C++ Pointer Call
The pointer call method for passing parameters to a function involves copying the address of the parameter into the formal parameter. Inside the function, this address is used to access the actual parameter needed in the call. This means that modifications to the formal parameter will affect the actual parameter.
When passing values by pointer, the parameter pointer is passed to the function, similar to passing other values to the function. Consequently, in the following swap() function, you need to declare the function parameters as pointer types, which are used to swap the values of two integer variables pointed to by the parameters.
// Function definition
void swap(int *x, int *y)
{
int temp;
temp = *x; /* Save the value at address x */
*x = *y; /* Assign y to x */
*y = temp; /* Assign x to y */
return;
}
For more details on pointers in C++, please visit the C++ Pointers section.
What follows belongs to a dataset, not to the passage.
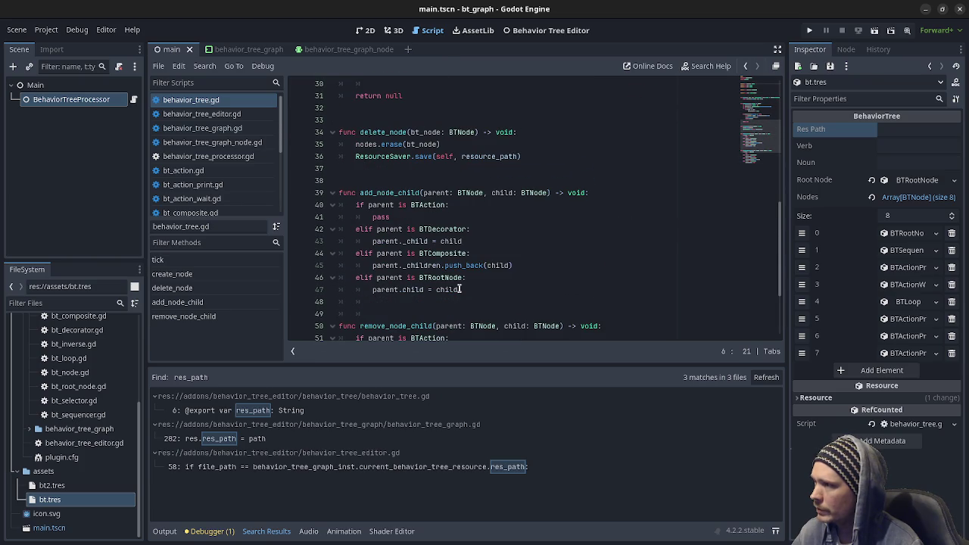
# Compare resource_path on line 36 with the res_path assignment at line 282 of behavior_tree_graph.gd
pyautogui.click(218, 104)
Now, let's call the swap() function by passing values through pointers:
#include <iostream>
using namespace std;
// Function declaration
void swap(int *x, int *y);
int main ()
{
// Local variable declaration
int a = 100;
int b = 200;
cout << "Before swap, value of a :" << a << endl;
cout << "Before swap, value of b :" << b << endl;
/* Call the function to swap the values
* &a denotes pointer to a, i.e., address of variable a
* &b denotes pointer to b, i.e., address of variable b
*/
swap(&a, &b);
cout << "After swap, value of a :" << a << endl;
cout << "After swap, value of b :" << b << endl;
return 0;
}
When the above code is compiled and executed, it produces the following result:
Before swap, value of a : 100
Before swap, value of b : 200
After swap, value of a : 200
After swap, value of b : 100